---------- Stored rows

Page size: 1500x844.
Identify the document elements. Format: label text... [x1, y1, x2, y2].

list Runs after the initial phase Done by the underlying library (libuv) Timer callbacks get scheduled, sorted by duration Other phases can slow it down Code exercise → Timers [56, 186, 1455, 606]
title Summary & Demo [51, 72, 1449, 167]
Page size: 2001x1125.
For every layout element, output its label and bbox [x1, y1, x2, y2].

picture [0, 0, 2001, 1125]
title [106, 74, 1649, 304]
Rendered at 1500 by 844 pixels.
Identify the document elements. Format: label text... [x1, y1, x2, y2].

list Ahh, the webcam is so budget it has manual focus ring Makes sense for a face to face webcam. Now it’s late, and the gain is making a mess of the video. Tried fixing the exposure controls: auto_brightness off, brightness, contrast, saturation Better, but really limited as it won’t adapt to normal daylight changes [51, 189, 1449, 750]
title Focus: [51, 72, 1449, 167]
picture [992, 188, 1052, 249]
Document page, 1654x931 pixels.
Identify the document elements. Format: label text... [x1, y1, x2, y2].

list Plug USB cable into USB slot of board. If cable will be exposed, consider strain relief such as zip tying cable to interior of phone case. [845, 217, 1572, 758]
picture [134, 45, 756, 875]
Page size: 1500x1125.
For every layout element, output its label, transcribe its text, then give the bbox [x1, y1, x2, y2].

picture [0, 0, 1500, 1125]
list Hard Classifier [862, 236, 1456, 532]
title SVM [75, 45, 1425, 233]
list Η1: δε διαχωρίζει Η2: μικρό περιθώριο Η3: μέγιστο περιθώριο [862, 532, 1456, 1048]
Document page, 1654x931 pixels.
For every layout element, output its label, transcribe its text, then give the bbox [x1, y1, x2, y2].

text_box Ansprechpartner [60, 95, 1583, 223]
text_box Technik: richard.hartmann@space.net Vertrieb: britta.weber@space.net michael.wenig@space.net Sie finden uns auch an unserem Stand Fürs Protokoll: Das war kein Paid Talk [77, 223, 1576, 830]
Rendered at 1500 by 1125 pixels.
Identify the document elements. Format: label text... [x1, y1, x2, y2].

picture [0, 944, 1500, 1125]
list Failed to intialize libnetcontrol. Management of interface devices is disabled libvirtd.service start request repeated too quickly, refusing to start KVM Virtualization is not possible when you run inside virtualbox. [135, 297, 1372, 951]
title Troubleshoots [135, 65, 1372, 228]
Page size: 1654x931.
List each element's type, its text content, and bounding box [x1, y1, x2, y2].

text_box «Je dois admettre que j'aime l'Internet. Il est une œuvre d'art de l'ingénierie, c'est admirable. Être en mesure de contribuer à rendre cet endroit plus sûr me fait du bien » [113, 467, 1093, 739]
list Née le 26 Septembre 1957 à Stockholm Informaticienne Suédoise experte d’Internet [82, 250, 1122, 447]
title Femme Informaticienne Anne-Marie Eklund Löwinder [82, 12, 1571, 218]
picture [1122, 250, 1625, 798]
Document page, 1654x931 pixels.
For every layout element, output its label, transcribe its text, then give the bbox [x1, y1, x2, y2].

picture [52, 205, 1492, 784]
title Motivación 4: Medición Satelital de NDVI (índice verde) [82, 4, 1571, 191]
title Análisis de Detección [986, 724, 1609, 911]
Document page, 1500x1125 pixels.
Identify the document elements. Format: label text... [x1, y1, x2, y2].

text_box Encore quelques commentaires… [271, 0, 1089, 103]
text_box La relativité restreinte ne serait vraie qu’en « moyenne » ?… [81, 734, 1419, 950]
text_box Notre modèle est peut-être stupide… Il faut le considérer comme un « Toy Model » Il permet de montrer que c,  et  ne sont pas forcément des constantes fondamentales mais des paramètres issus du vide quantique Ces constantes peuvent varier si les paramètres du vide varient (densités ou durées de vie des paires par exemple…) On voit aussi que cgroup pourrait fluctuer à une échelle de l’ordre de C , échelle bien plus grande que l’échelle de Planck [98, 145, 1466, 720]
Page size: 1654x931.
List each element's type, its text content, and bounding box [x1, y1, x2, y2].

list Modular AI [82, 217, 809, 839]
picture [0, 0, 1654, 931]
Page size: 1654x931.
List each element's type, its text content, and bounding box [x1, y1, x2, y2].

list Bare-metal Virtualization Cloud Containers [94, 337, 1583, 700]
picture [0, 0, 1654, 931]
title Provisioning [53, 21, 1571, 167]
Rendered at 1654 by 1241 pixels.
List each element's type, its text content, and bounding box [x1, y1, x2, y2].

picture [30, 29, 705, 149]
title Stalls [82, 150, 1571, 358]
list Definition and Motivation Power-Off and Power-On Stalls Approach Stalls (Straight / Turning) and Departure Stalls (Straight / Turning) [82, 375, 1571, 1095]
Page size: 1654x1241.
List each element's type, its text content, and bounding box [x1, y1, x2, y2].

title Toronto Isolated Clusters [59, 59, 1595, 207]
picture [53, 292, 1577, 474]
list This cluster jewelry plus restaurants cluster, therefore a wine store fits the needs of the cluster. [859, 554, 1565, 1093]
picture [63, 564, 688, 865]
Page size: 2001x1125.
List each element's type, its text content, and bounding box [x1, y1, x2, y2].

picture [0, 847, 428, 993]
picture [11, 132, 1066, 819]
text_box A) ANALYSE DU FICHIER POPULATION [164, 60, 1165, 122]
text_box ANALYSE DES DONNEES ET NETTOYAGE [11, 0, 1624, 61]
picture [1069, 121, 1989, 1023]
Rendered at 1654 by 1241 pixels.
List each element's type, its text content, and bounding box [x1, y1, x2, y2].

--------------------

Exercise directions
Print the data above from its first line through the line holding "title [106, 74, 1649, 304]", including both, with every line reproduced unchanged.

Worked solution
Page size: 1500x844.
Identify the document elements. Format: label text... [x1, y1, x2, y2].

list Runs after the initial phase Done by the underlying library (libuv) Timer callbacks get scheduled, sorted by duration Other phases can slow it down Code exercise → Timers [56, 186, 1455, 606]
title Summary & Demo [51, 72, 1449, 167]
Page size: 2001x1125.
For every layout element, output its label and bbox [x1, y1, x2, y2].

picture [0, 0, 2001, 1125]
title [106, 74, 1649, 304]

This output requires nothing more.